The healthcare workforce shortage — combined with an aging population, a rise in chronic diseases and behavioral health conditions and advancements in medical care delivery — all contribute to an immediate need for resources that will allow hospitals to continue to provide the care residents need and deserve.
Despite staffing losses attributed to the COVID-19 pandemic, healthcare directly employed nearly 572,000 Michigan residents in 2020, continuing to make it the largest private-sector employer in the state. The 2022 Economic Impact of Healthcare in Michigan report found that direct healthcare workers in Michigan earned $44.2 billion in wages, salaries and benefits, with indirect, healthcare-supported workers earning about $28 billion wages, salaries and benefits.
“With healthcare being the largest private-sector employer, a healthy Michigan economy is directly linked to a properly funded healthcare system,” said Susan Smith, executive director, Economic Development Partnership of Hillsdale County. “Without access to healthcare services to support our communities, ranging from obstetrical units to trauma centers, we cannot remain economically competitive, attract or retain talent, or support placemaking for young families and care for everyone at all stages of life.”
Michigan officials have made recent short-term investments to address the hospital staffing crisis, but additional funding remains unappropriated that if used as intended, can improve hospital capacity and service lines. Michigan also needs a long-term funding solution to address stagnant reimbursement that has yet to respond to inflationary pressures to improve the retention of existing healthcare workers and recruit future workers to ensure that residents continue to have access to healthcare services.
Learn how you can help your local hospital or health system by visiting MiCareMatters.org.
“Hospitals have an immediate need for resources to continue to provide the services residents need and deserve – like ambulances available for lifesaving care,” said JJ Hodshire, president and chief executive officer, Hillsdale Hospital. “As a rural hospital, we excel at being innovative to make the best use of our resources, particularly staff.
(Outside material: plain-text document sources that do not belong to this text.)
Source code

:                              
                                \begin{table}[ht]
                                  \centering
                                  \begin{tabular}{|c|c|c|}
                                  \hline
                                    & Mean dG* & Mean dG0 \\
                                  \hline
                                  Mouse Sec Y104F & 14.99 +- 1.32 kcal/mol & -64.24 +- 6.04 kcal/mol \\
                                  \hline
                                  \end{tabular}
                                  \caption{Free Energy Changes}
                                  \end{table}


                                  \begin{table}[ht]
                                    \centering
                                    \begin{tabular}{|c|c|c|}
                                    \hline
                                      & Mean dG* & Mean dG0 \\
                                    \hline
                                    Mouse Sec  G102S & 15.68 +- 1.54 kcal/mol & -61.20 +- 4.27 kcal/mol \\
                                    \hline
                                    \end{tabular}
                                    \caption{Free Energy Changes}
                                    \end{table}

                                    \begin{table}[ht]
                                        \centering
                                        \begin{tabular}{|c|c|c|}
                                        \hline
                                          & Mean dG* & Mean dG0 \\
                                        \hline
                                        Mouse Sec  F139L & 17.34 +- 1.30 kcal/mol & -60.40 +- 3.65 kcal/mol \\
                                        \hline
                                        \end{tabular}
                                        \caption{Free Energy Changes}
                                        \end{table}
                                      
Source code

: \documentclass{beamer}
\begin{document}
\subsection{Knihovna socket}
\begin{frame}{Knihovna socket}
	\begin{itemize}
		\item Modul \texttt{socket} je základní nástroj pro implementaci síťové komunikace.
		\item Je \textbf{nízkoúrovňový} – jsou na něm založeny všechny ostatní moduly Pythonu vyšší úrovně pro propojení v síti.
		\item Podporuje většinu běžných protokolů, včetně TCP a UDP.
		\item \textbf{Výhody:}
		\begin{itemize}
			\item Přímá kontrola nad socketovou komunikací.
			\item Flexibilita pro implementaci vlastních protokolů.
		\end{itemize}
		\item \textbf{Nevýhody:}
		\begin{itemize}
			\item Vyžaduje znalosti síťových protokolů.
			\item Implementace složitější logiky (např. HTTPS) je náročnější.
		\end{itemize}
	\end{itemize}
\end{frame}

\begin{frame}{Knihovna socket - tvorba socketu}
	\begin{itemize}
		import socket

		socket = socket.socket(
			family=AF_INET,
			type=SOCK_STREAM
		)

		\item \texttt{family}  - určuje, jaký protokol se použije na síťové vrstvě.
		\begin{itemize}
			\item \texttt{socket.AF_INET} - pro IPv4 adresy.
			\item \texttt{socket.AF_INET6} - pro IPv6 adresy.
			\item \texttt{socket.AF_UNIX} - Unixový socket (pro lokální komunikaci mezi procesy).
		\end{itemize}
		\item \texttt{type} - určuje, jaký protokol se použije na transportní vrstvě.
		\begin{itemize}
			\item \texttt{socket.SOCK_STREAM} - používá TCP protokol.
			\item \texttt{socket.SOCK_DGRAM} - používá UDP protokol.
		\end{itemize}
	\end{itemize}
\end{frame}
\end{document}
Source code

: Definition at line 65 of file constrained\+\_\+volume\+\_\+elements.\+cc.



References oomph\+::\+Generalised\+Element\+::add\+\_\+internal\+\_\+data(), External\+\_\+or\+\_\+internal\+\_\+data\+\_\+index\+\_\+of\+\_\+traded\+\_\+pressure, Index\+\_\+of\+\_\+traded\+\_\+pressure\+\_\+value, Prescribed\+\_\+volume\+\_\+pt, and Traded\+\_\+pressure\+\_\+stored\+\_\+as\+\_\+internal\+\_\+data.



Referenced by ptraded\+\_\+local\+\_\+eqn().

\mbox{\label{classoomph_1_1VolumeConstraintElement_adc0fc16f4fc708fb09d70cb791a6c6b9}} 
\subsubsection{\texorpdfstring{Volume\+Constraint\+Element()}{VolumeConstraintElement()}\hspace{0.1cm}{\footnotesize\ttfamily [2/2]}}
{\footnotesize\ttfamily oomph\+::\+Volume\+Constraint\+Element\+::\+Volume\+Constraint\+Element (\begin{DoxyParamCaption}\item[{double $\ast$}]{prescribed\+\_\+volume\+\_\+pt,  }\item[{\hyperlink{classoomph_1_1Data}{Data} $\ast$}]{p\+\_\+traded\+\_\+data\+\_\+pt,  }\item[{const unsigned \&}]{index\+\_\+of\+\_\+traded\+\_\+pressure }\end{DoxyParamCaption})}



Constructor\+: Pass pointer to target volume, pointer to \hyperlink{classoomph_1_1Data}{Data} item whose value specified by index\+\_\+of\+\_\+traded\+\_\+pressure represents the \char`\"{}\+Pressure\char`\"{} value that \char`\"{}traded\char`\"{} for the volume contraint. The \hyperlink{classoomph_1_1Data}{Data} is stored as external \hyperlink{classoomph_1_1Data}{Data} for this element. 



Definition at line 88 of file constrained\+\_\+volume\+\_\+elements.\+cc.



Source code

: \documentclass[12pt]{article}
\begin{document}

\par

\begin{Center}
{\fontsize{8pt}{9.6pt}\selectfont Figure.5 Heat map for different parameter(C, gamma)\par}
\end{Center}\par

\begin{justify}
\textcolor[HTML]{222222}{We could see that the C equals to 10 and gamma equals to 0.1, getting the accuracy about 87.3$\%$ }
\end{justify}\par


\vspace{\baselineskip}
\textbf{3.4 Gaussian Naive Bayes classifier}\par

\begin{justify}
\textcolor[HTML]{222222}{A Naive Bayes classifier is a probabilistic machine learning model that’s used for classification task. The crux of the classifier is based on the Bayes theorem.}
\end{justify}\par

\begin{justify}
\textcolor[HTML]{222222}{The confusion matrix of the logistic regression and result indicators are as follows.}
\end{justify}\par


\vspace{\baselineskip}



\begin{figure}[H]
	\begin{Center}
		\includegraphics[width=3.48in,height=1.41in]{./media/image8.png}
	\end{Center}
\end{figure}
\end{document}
However, we can only stretch resources for so long. Everyone can agree that access to lifesaving emergency medical care is a basic need for Michiganders and residents should be able to receive specialized care no matter where they live.”
“My colleagues in pediatric units across the state have spent the past month responding to one of the worst respiratory illness surges I can remember as a physician and the biggest challenge to our ability to care for more children was our lack of available staff,” said Dr. Rudolph P. Valentini, chief medical officer, Children’s Hospital of Michigan and group chief medical offer at Detroit Medical Center. “We can’t afford to have another surge of sick, hospitalized children before something is done to improve the health of our hospitals and health systems.”
“Michigan residents deserve quality, accessible healthcare services and without hospital resources to adequately provide that care, Michigan hospitals have and will continue to face difficult decisions about what services they can offer,” said Brian Peters, chief executive officer, Michigan Health & Hospital Association.”